Figure 3. Elevated mutation rates in pol1–1 and mcm10–1 mutants are PCNA–K164-dependent. Bars indicate the mutation rates in pol1–1 (A), mcm10–1 (B), and the corresponding parental strains expressing either wild-type PCNA (POL30) or PCNA carrying a substitution in K164R (K164R). Each mutation rate represents the median of at least 12 independent measurements. Significance was determined by the Mann–Whitney U test and is indicated by an asterisk.

Figure 4. Elevated mutation rates in pol1–1 and mcm10–1 are dependent on Rev1 and Rev3. Bars indicate the mutation rates in pol1–1 (A), mcm10–1 (B), and the corresponding parental strains, carrying deletions of REV1, REV3, or RAD30 as indicated. Each mutation rate represents the median of at least 12 independent measurements. Significance was determined by the Mann–Whitney U test and is indicated by an asterisk.
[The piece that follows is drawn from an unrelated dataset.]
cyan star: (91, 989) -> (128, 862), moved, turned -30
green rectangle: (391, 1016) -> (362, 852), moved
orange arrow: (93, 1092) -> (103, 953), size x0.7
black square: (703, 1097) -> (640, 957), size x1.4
Figure 5.pol1–1 and mcm10–1 mutations do not impact the normal TLS response to UV damage. Bars indicate the mutation frequencies in pol1-1 (A), mcm10–1 (B), and the corresponding parental strains in the presence or absence of UV light (10 J/m²) treatment. Each bar represents the median of at least 12 independent measurements. Significance was determined by the Mann–Whitney U test and is indicated by an asterisk.

Figure 6. Error-free PRR but not TLS suppresses the temperature sensitivity of mcm10–1. (A and B) Serial 10-fold dilutions of the indicated strains were grown on YPD plates for 2 d at the indicated temperatures. (C) Serial 10-fold dilutions of the indicated strains were grown on SC plates lacking uracil for 3 d at the indicated temperatures.
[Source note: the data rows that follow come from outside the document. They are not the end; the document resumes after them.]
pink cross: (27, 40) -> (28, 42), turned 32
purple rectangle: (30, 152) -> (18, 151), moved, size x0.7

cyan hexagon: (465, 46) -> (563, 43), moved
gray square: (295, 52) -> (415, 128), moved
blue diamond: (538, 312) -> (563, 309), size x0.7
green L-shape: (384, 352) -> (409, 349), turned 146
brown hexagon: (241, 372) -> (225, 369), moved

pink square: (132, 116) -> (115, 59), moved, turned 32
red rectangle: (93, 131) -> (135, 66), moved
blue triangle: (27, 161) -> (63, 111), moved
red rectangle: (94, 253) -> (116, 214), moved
Figure 7. Origin activation defects do not trigger PCNA ubiquitination in asynchronous cultures. (A) Asynchronous cultures of wild-type, mcm10–1, and dbf4–1 cells were grown to mid-log phase and then shifted to either 25 °C or 35 °C for 3 h in the presence or absence of 0.02% MMS. Cells were then harvested and analyzed for DNA content. (B) Protein extracts were prepared from cells treated as described in (A). Modified and unmodified forms of PCNA were detected using an anti-PCNA antibody. (C) Serial 10-fold dilutions of the indicated strains were grown on YPD plates for 2 d at various temperatures as marked. (D) Wild-type, mcm10–1, and dbf4–1 cells were harvested from the cultures analyzed in (A), and protein extracts were prepared. Modified and unmodified forms of Rad53 were detected with an anti-Rad53 antibody. Phosphorylated histone H2A was detected using a phospho-S129 specific anti-histone H2A antibody. Tubulin served as a loading control.
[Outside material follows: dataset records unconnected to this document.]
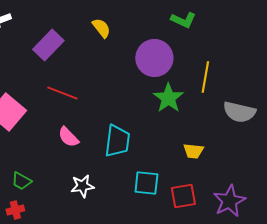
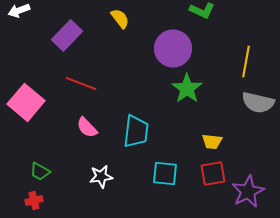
yellow line: (205, 77) -> (246, 61), moved
red square: (183, 196) -> (213, 173), moved

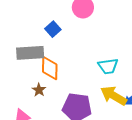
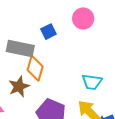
brown star: (39, 90) -> (19, 87), size x1.5

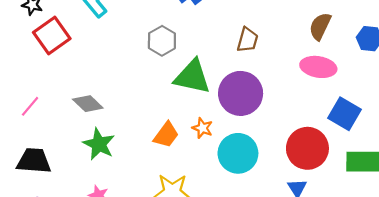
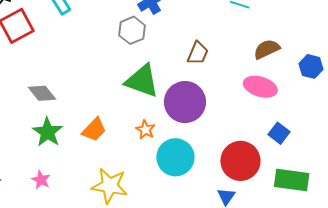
brown semicircle: (320, 26) -> (267, 49), turned 32
gray hexagon: (162, 41) -> (132, 30), moved
blue square: (344, 114) -> (279, 133), size x0.7
orange trapezoid: (166, 135) -> (94, 130), moved

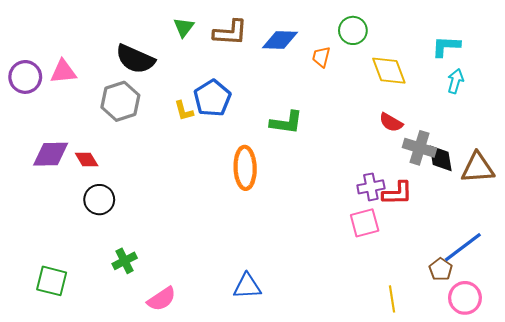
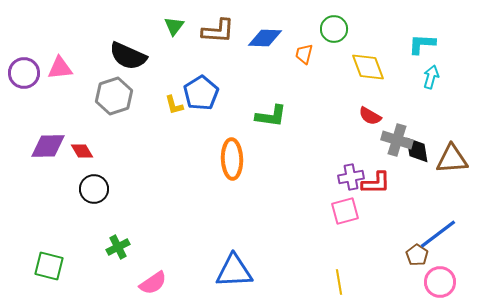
blue triangle: (247, 286) -> (234, 271), size x1.4
yellow line: (392, 299) -> (339, 282), moved

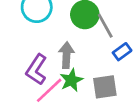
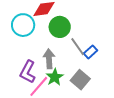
gray line: (105, 26) -> (78, 47), moved
gray square: (105, 87) -> (80, 80), turned -36

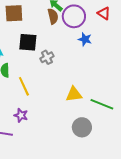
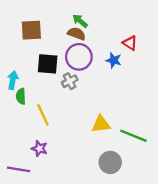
red triangle: (104, 13) -> (130, 43), moved
brown semicircle: (53, 16) -> (77, 34), turned -56
purple circle: (74, 16) -> (79, 57), moved

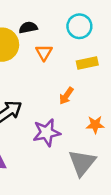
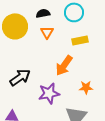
black semicircle: (28, 28) -> (43, 13), moved
orange arrow: (66, 96) -> (64, 65), size x1.5

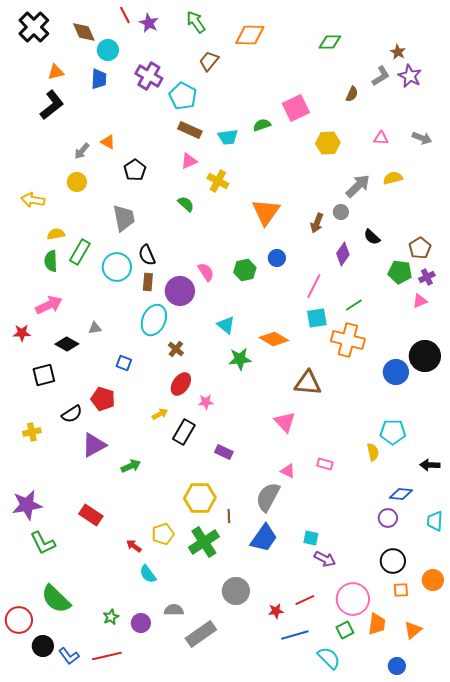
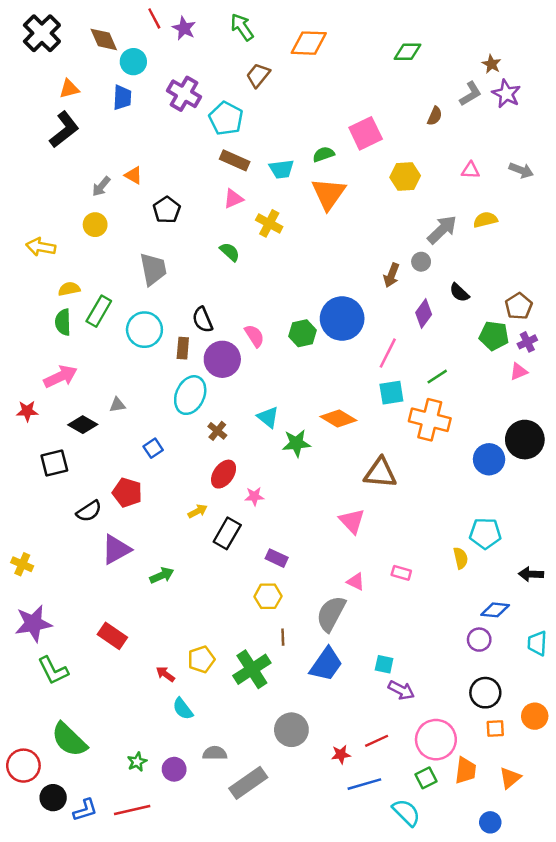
orange triangle: (266, 212) -> (328, 194), moved
black semicircle: (147, 255) -> (203, 320), moved
blue circle: (277, 258) -> (342, 319), size x2.0
cyan triangle: (226, 325) -> (268, 417), moved
blue square: (124, 363) -> (153, 448), turned 35
yellow cross: (32, 432) -> (22, 564), moved, turned 36
yellow hexagon: (200, 498) -> (268, 596), moved, size x0.7
blue L-shape: (69, 656) -> (85, 810), turned -70

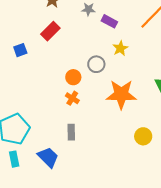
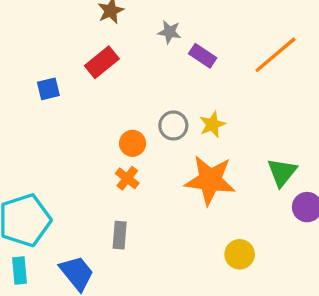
yellow star: (120, 48) -> (212, 124), moved

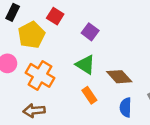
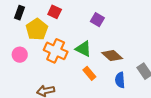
purple square: (90, 32) -> (97, 20), moved
orange cross: (40, 75) -> (56, 51), moved

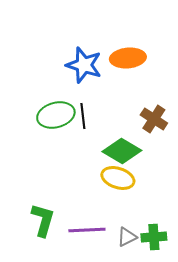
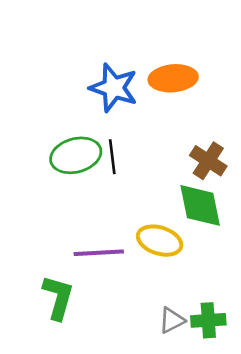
green diamond: (122, 151) -> (200, 205), moved, turned 48
purple line: (87, 230) -> (99, 253), moved

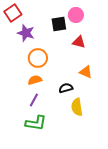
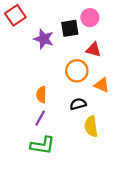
purple star: (26, 33) -> (44, 39), moved
orange circle: (38, 58) -> (77, 71), moved
orange semicircle: (35, 80) -> (41, 95), turned -72

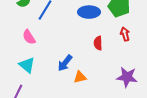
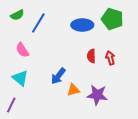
red arrow: (125, 34) -> (110, 58), moved
purple star: (127, 77) -> (97, 95), moved

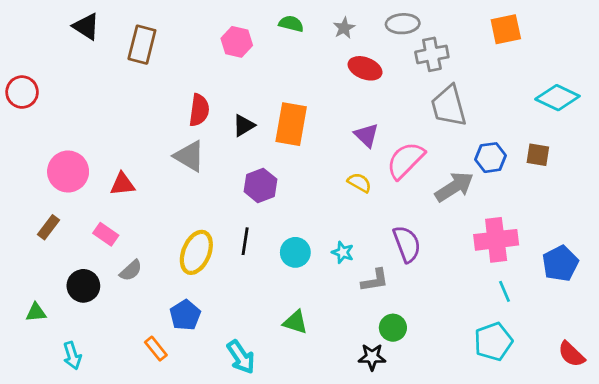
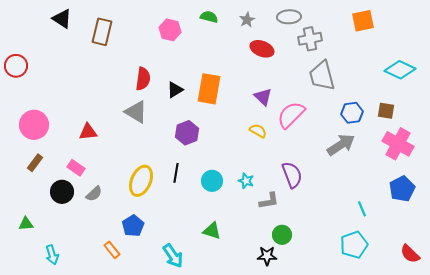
pink circle: (68, 172) -> (34, 125), moved
gray arrow: (454, 187) -> (341, 145), moved
pink cross: (496, 240) -> (398, 144), moved, turned 36
black circle: (83, 286) -> (62, 192), moved

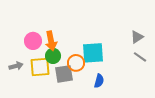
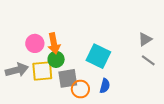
cyan square: (93, 53) -> (98, 56), turned 30
orange circle: (76, 63) -> (80, 89), moved
gray arrow: (16, 66) -> (17, 70), size x1.5

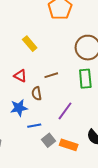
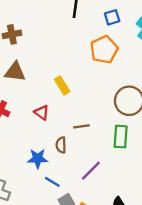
red triangle: (20, 76) -> (42, 113), moved
blue line: (34, 126) -> (52, 182), turned 32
Figure 8. Primer quality affects PRR pathway choice. The cartoon depicts the inherent differences between pol1–1 and mcm10–1 mutants in PRR pathway dynamics. (Left) In pol1–1, intrinsically inaccurate primer synthesis by the Pol1–1 enzyme leads to mismatches unsuitable for pol-δ extension. These primers are likely extended, at least initially, by pol-ζ, which is efficient in adding to terminal mismatches. It is possible that mismatched primers are also unsuitable to initiate template switching, explaining why the Rad5-dependent error-free pathway is not efficiently utilized in these mutants. (Right) Primers in mcm10–1 are synthesized by a wild-type Pol1 enzyme, allowing for engagement in template switching, which promotes cell survival. The dashed line denotes the actual switch from the lagging strand template to the nascent leading strand. *Although the translesion polymerase pol-ζ is activated in both pol1–1 and mcm10–1 mutants, it does not impact survival of either strain.